This report is intended as a guide for states in making decisions about assessment to meet the NCLB requirements and in planning more broadly for assessment as a tool for supporting student learning. The committee recognizes that each state has its own goals for science education and assessment. This report, therefore, provides guidance that is specific enough to address the important issues raised by NCLB science requirements, but general enough to be adaptable to a wide range of contexts. The committee’s advice to states is offered in the form of questions that all those responsible for designing and implementing state assessment programs should ask themselves as they develop science assessments.
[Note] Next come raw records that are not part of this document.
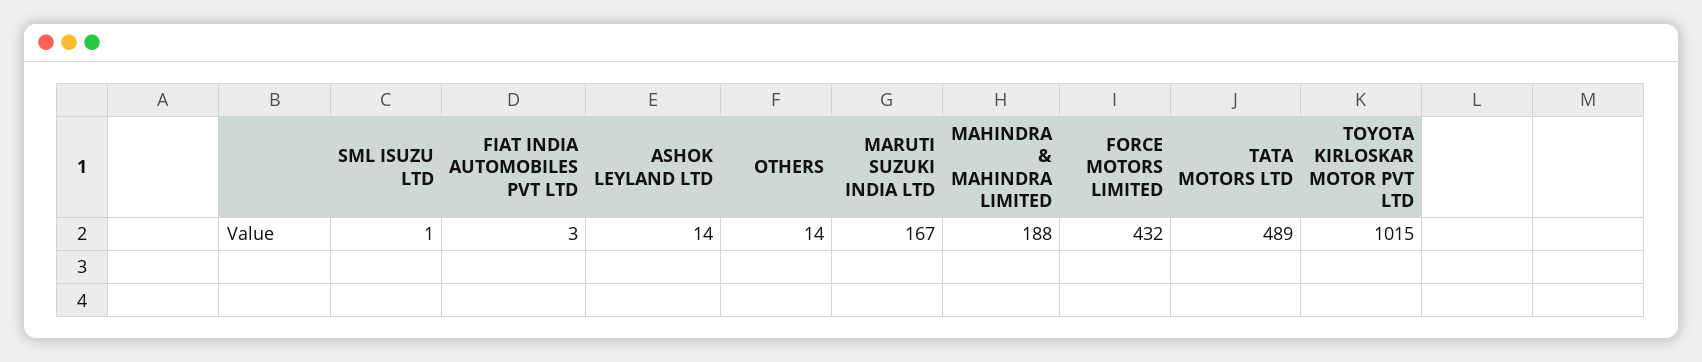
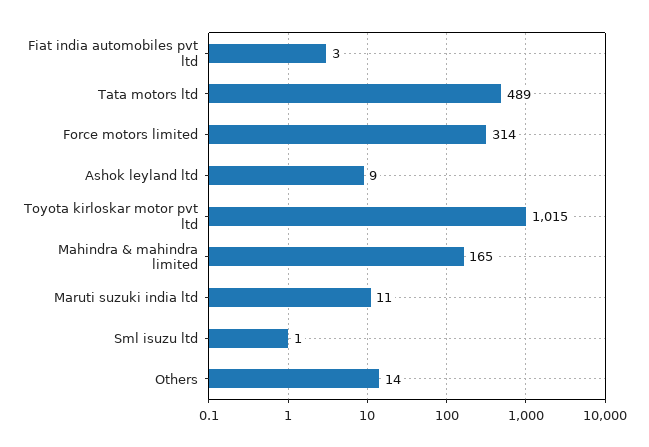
  {
    "SML ISUZU LTD": 1,
    "FIAT INDIA AUTOMOBILES PVT LTD": 3,
-   "ASHOK LEYLAND LTD": 14,
+   "ASHOK LEYLAND LTD": 9,
    "OTHERS": 14,
-   "MARUTI SUZUKI INDIA LTD": 167,
+   "MARUTI SUZUKI INDIA LTD": 11,
-   "MAHINDRA & MAHINDRA LIMITED": 188,
+   "MAHINDRA & MAHINDRA LIMITED": 165,
-   "FORCE MOTORS LIMITED": 432,
+   "FORCE MOTORS LIMITED": 314,
    "TATA MOTORS LTD": 489,
    "TOYOTA KIRLOSKAR MOTOR PVT LTD": 1015
  }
These questions are intended to focus state decision makers on important issues that need to be addressed as assessments are developed, implemented, and used. The questions appear throughout the report and are included in their entirety in Chapter 9. They are not included in the executive summary, which instead summarizes the findings that underlie the questions.
Although the science assessments that are developed to meet NCLB requirements will constitute but a small fraction of the science assessment that is conducted in schools across the nation, they are likely to exert a powerful influence on science curricula and instruction. It is therefore very important that the effects of states’ NCLB science assessments be thoroughly explored before they are introduced and become mandatory.
High-quality science standards are central to science education and assessment. They are the way that states articulate their goals for student learning and focus the attention of teachers, students, parents, and all others concerned with education on what students should know and be able to do. Content standards serve as the basis for developing curricula, selecting textbooks, setting instructional priorities, and developing assessments. Achievement standards make clear what information will be accepted as evidence that students have achieved the standards and how competence is defined.
Content standards should be clear, detailed, and complete; reasonable in scope; rigorous and scientifically correct; and built around a conceptual framework that reflects sound models of student learning. They should also describe examples of performance expectations for students in clear and specific terms so that all concerned will know what is expected of them. The committee found that although some state standards reflect many of these criteria, no current state standards meet all of them.
States should regularly review and revise standards documents at least every 10 years. Revisions to content standards documents should be mirrored by changes in curriculum, curricular materials, assessments, and instruction. In turn, ongoing teacher professional development will be required to ensure that the changes in the standards are reflected in classrooms and schools.